30 janv. 2023

151e devoir de « Lakevio du Goût », lundi 30 janvier 2023

Proposition de M. le Goût des Autres : Cette toile d’Adela Burdujanu montre l’allée d’un parc un jour de printemps. Ce doit être l’approche du printemps qui me dit que cette toile ferait un chouette « Devoir de Lakevio du Goût ». C’est du moins ce qui m’a poussé à vous le proposer. Nous avons tous, j’en suis sûr, quelque chose à dire sur la fin de l’hiver ou les premiers soleils « efficaces ».

Nous avons tous un jardin ou un parc préféré, celui qui nous a vus, assis si ce n’est « avachis » sur une chaise. Nous avons alors, soit un livre sur les cuisses, soit, comme disait Lakevio « L’œil balayant ». Le regard attaché à un texte ou à l’affût d’un spectacle intéressant ou attendrissant. Je le sais, vous avez toutes et tous quelque chose à dire sur une allée de parc à l’orée du printemps. Alors à lundi, lectrices chéries et trop rares lecteurs chéris…
 

Rêverie amoureuse

Aujourd’hui c’est jeudi et ma journée de repos. J’ai quitté mon costume trois pièces de responsable de la sécurité au Grand Hôtel de la Plage et revêtu ma tenue de sport. Levé tôt, je reviens de l’océan où j’ai nagé deux heures comme je le fais régulièrement pour entretenir ma forme. Cheveux encore humides, je profite des rayons chauds du soleil pour sortir dans le parc. Je pensais être tranquille mais le jardin fourmille de vacanciers. Je peine à trouver une chaise disponible lorsque trois personnes quittent leur place, je m’installe pour lire la presse.
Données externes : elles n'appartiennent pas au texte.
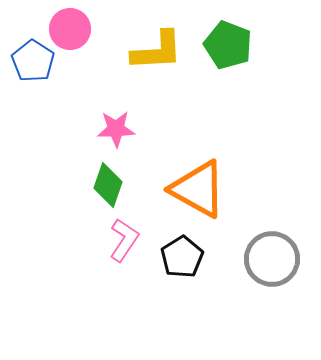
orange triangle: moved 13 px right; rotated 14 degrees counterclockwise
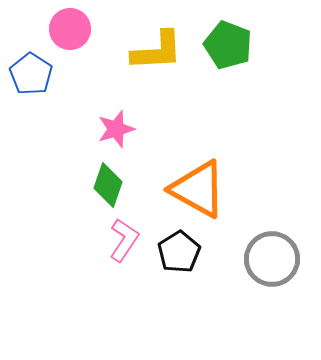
blue pentagon: moved 2 px left, 13 px down
pink star: rotated 15 degrees counterclockwise
black pentagon: moved 3 px left, 5 px up
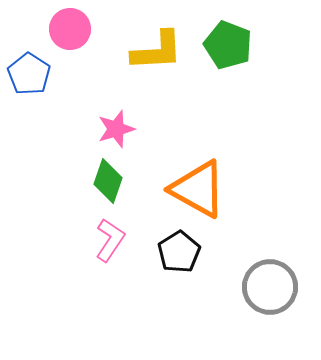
blue pentagon: moved 2 px left
green diamond: moved 4 px up
pink L-shape: moved 14 px left
gray circle: moved 2 px left, 28 px down
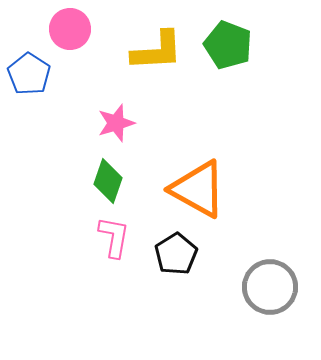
pink star: moved 6 px up
pink L-shape: moved 4 px right, 3 px up; rotated 24 degrees counterclockwise
black pentagon: moved 3 px left, 2 px down
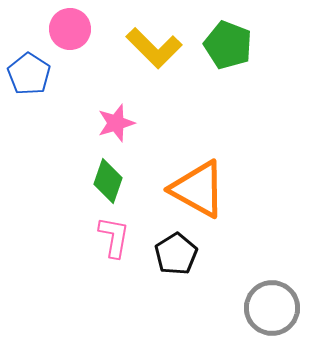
yellow L-shape: moved 3 px left, 3 px up; rotated 48 degrees clockwise
gray circle: moved 2 px right, 21 px down
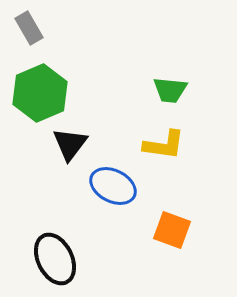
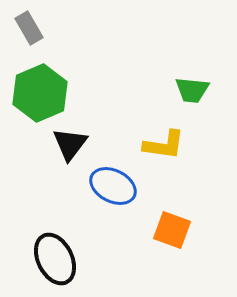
green trapezoid: moved 22 px right
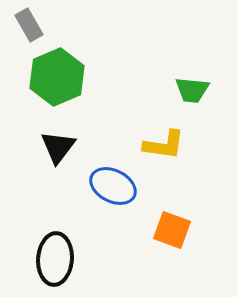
gray rectangle: moved 3 px up
green hexagon: moved 17 px right, 16 px up
black triangle: moved 12 px left, 3 px down
black ellipse: rotated 30 degrees clockwise
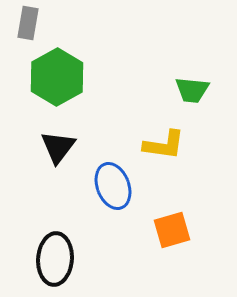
gray rectangle: moved 1 px left, 2 px up; rotated 40 degrees clockwise
green hexagon: rotated 6 degrees counterclockwise
blue ellipse: rotated 42 degrees clockwise
orange square: rotated 36 degrees counterclockwise
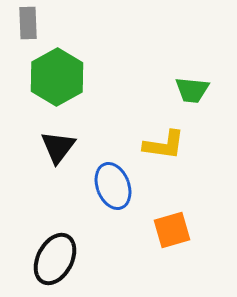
gray rectangle: rotated 12 degrees counterclockwise
black ellipse: rotated 24 degrees clockwise
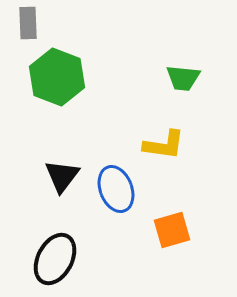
green hexagon: rotated 10 degrees counterclockwise
green trapezoid: moved 9 px left, 12 px up
black triangle: moved 4 px right, 29 px down
blue ellipse: moved 3 px right, 3 px down
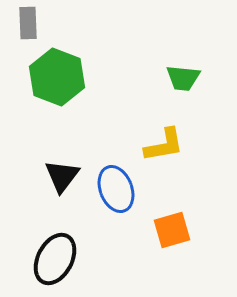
yellow L-shape: rotated 18 degrees counterclockwise
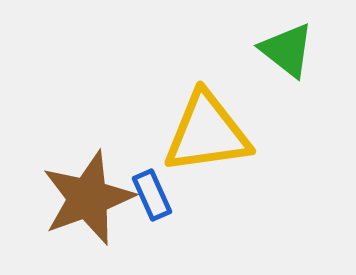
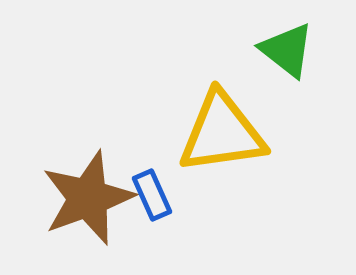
yellow triangle: moved 15 px right
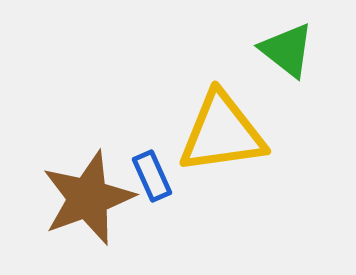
blue rectangle: moved 19 px up
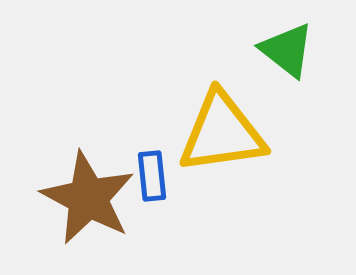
blue rectangle: rotated 18 degrees clockwise
brown star: rotated 24 degrees counterclockwise
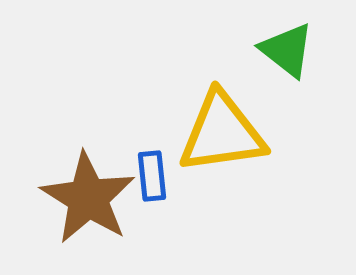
brown star: rotated 4 degrees clockwise
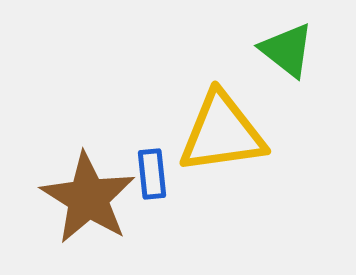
blue rectangle: moved 2 px up
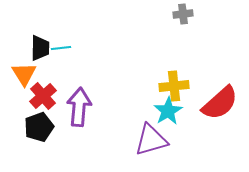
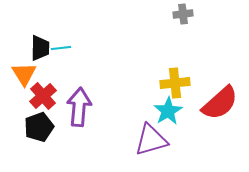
yellow cross: moved 1 px right, 3 px up
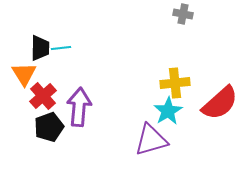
gray cross: rotated 18 degrees clockwise
black pentagon: moved 10 px right
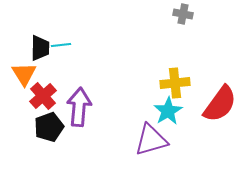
cyan line: moved 3 px up
red semicircle: moved 1 px down; rotated 12 degrees counterclockwise
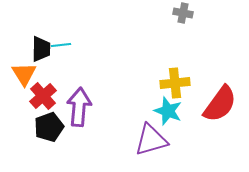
gray cross: moved 1 px up
black trapezoid: moved 1 px right, 1 px down
cyan star: rotated 20 degrees counterclockwise
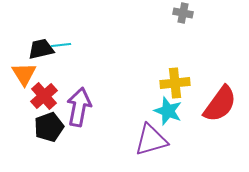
black trapezoid: rotated 104 degrees counterclockwise
red cross: moved 1 px right
purple arrow: rotated 6 degrees clockwise
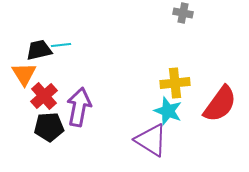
black trapezoid: moved 2 px left, 1 px down
black pentagon: rotated 16 degrees clockwise
purple triangle: rotated 48 degrees clockwise
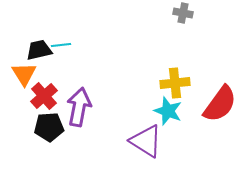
purple triangle: moved 5 px left, 1 px down
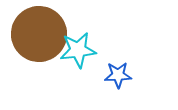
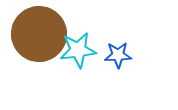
blue star: moved 20 px up
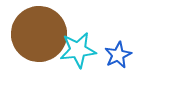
blue star: rotated 24 degrees counterclockwise
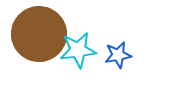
blue star: rotated 16 degrees clockwise
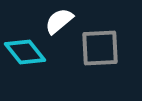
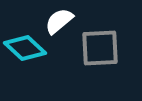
cyan diamond: moved 4 px up; rotated 9 degrees counterclockwise
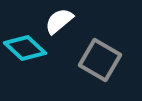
gray square: moved 12 px down; rotated 33 degrees clockwise
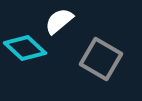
gray square: moved 1 px right, 1 px up
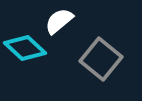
gray square: rotated 9 degrees clockwise
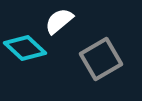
gray square: rotated 21 degrees clockwise
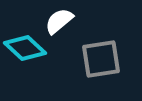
gray square: rotated 21 degrees clockwise
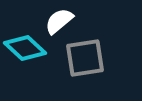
gray square: moved 16 px left, 1 px up
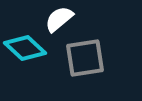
white semicircle: moved 2 px up
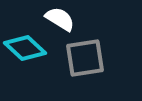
white semicircle: moved 1 px right; rotated 72 degrees clockwise
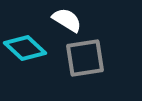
white semicircle: moved 7 px right, 1 px down
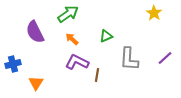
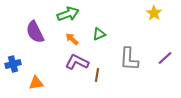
green arrow: rotated 15 degrees clockwise
green triangle: moved 7 px left, 2 px up
orange triangle: rotated 49 degrees clockwise
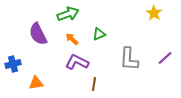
purple semicircle: moved 3 px right, 2 px down
brown line: moved 3 px left, 9 px down
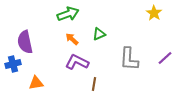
purple semicircle: moved 13 px left, 8 px down; rotated 15 degrees clockwise
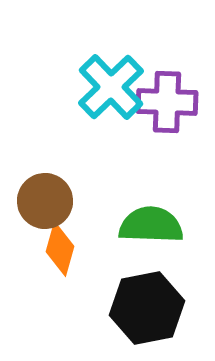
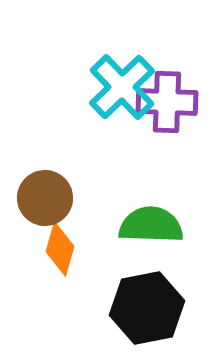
cyan cross: moved 11 px right
brown circle: moved 3 px up
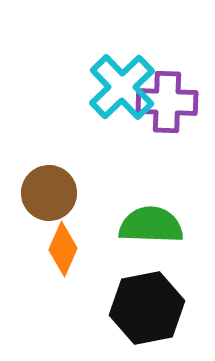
brown circle: moved 4 px right, 5 px up
orange diamond: moved 3 px right; rotated 8 degrees clockwise
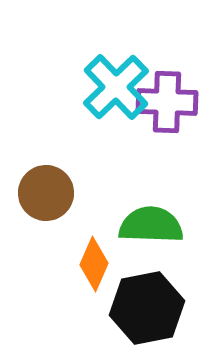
cyan cross: moved 6 px left
brown circle: moved 3 px left
orange diamond: moved 31 px right, 15 px down
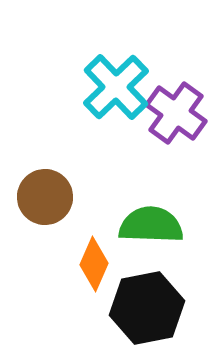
purple cross: moved 9 px right, 11 px down; rotated 34 degrees clockwise
brown circle: moved 1 px left, 4 px down
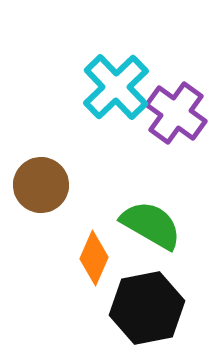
brown circle: moved 4 px left, 12 px up
green semicircle: rotated 28 degrees clockwise
orange diamond: moved 6 px up
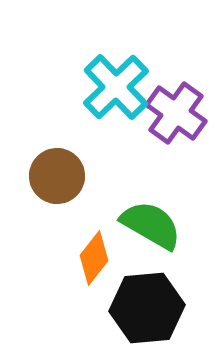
brown circle: moved 16 px right, 9 px up
orange diamond: rotated 14 degrees clockwise
black hexagon: rotated 6 degrees clockwise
Quelques instants plus tard, mes yeux se ferment et mon esprit dérive

Je songe à cette touriste arrivée seule, dimanche… que je croise matin et soir lorsqu’elle part et revient de ses excursions. Environ la cinquantaine comme moi… elle est svelte, élancée, élégante, gracieuse ; je la trouve magnifique ! ses longs cheveux noirs sont sublimés par une barrette avec trois fleurs rouges entourant son visage bruni, magnifié par l’air marin ; nez fin, lèvres ourlées de rose... lorsque son regard pervenche me fixe, j’en frémis à chaque fois ; il émane d’elle une aura magnétique. Elle s’appelle Marie… Pour tout vous dire, je pense à elle sans cesse, j’en rêve la nuit…

Ce matin, elle partait en croisière pour la journée. Après un signe amical, elle m’a indiqué : « à ce soir ». N’est-ce pas elle, là, traversant au fond du parc ? le voyage aurait-il été annulé ? elle disparaît derrière les arbres. Hier dans la soirée, il m’avait semblé reconnaître son allure souple, cheveux flottant au vent, marchant vers la roseraie… Le soir elle me disait « être rentrée tard », je m’en étais étonné, elle m’avait souri, répondant qu’elle « se dédoublait »… Cette femme m’obsède.

Des voix aiguës s’approchent ; il s’agit des deux blondinettes qui faisaient la fête hier au soir au dancing ; la dégaine déhanchée, elles étaient montées sur des chaises, buvant cocktail sur cocktail et monopolisant le micro au karaoké, sur des chansons de Maxime Le Forestier ; l’air me revient en boucle : « San francisco… ohohoho… » - « C’est une maison bleue adossée à la colline… », j’avais d’ailleurs dû intervenir gentiment… ce matin, l’une d’elle porte une robe rouge moins sexy que celle de la veille, la seconde la même robe mais de couleur noire ; elles s’esclaffent sans retenue -debout- près de la dame au chapeau bleu, assise entre elles et moi ; celle-ci me regarde exaspérée en hochant la tête lorsque les deux mignonnes se tournent vers nous et nous saluent… Je m’incline vers elles puis récupère la revue que la vieille dame a fait tomber sur le sol et lui rends.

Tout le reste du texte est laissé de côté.